Kamalani And Kekoa Manner

Photo by Christina O’Connor

Seven years ago, Kamalani and Kekoa Manner, ages 5 and 10 at the time, announced to their mother Leilani Rasa that they wanted to start their own service project: to collect school supplies for other kids. Rasa, of course, supported the idea, as she had been guiding her kids in various volunteer efforts for years. “It is better to give than to receive,” she had always told them.

Kamalani, now 12, and Kekoa, 17, have since made their project a yearly event. They recently completed their seventh annual drive and delivered backpacks filled with school supplies to about 60 children ranging in age from 5 to 17 at Maili Land Transitional Housing in Waianae.

They chose Maili Land, which is run by Catholic Charities Hawaii to provide temporary housing for homeless families, after hearing about the great need at the shelter. Kamalani and Kekoa were used to beginning a new school year with new shoes and new backpacks.

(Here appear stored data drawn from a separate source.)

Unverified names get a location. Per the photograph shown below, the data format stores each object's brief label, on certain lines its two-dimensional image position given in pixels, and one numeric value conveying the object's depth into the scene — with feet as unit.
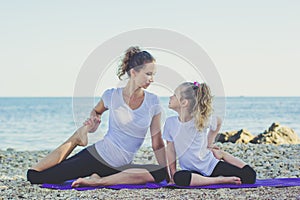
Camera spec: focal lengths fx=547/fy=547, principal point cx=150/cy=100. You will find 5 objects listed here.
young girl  16.58
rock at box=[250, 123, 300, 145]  36.40
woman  16.43
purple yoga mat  16.02
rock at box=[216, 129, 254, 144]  37.96
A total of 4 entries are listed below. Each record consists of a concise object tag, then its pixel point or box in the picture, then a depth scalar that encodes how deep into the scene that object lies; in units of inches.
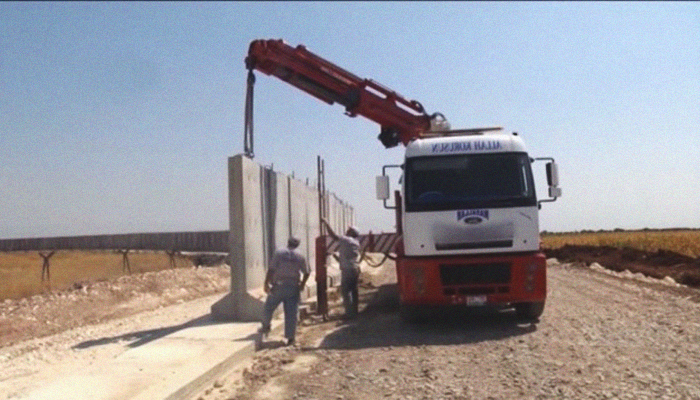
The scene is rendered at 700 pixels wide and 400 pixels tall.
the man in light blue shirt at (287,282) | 469.4
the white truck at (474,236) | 490.9
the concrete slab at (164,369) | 311.0
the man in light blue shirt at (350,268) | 569.0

When they learned that other kids their age didn’t have even the most basic supplies, they wanted to help out. “From the stories that I heard about the families and the kids, I felt bad,” says Kekoa, a senior at Mililani High School. “Maili Land had kids who didn’t have any backpacks. I thought that I could give school supplies and a new backpack to these kids.”

The Manners collect funds for the project by scouring their Pearl City neighborhood for recyclables.

“We look for things that have been tossed on the street or on the beach and we clean it up, so we are helping the environment, too,” says Kamalani, a seventh-grader at Hanalani Schools.

They also have earned funds through corporate donations. This year, Kamalani also hand-crafted necklaces and bracelets to sell at Kids Inc., a keiki business day at Windward Mall, to raise money.

They target different supplies for the shelter’s varying age groups – cartoon character backpacks and crayons for younger kids, and binders and composition books inside brand-name bags for high school students. All students also receive pens, pencils, rulers and paper.

The siblings hope to expand their project to reach beyond Maili Land – to other parts of the state and the country, perhaps. They also have plans to create an ocean preservation project in the future. Kamalani also hopes to distribute Christmas gifts to seriously ill children for the holidays this year. But no matter what other endeavors they pursue, they say that they will always continue to donate to Maili Land.

“When I first started (the project) and we went to deliver the backpacks, I saw the kids smile,” he says. “And that is what brought me back – watching the kids smile with all the new supplies they just got, and watching the parents be happy that they don’t have to worry about getting supplies.”